▶ Material for this exercise:
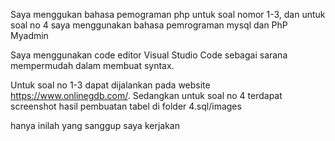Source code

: Saya menggukan bahasa pemograman php untuk soal nomor 1-3, dan untuk soal no 4 saya menggunakan bahasa pemrograman mysql dan PhP Myadmin

Saya menggunakan code editor Visual Studio Code sebagai sarana mempermudah dalam membuat syntax.

Untuk soal no 1-3 dapat dijalankan pada website https://www.onlinegdb.com/. Sedangkan untuk soal no 4 terdapat screenshot hasil pembuatan tabel di folder 4.sql/images

hanya inilah yang sanggup saya kerjakan 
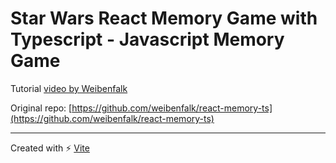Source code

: # Star Wars React Memory Game with Typescript - Javascript Memory Game

Tutorial [video by Weibenfalk](https://www.youtube.com/watch?v=HxmJdlX5vmc)

Original repo: [https://github.com/weibenfalk/react-memory-ts](https://github.com/weibenfalk/react-memory-ts)

---

Created with ⚡ [Vite](https://vitejs.dev/)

▶ To-do item: Copy out the lines above unchanged. Skip the images.

▶ Task answer:
Source code

: Saya menggukan bahasa pemograman php untuk soal nomor 1-3, dan untuk soal no 4 saya menggunakan bahasa pemrograman mysql dan PhP Myadmin

Saya menggunakan code editor Visual Studio Code sebagai sarana mempermudah dalam membuat syntax.

Untuk soal no 1-3 dapat dijalankan pada website https://www.onlinegdb.com/. Sedangkan untuk soal no 4 terdapat screenshot hasil pembuatan tabel di folder 4.sql/images

hanya inilah yang sanggup saya kerjakan 
Source code

: # Star Wars React Memory Game with Typescript - Javascript Memory Game

Tutorial [video by Weibenfalk](https://www.youtube.com/watch?v=HxmJdlX5vmc)

Original repo: [https://github.com/weibenfalk/react-memory-ts](https://github.com/weibenfalk/react-memory-ts)

---

Created with ⚡ [Vite](https://vitejs.dev/)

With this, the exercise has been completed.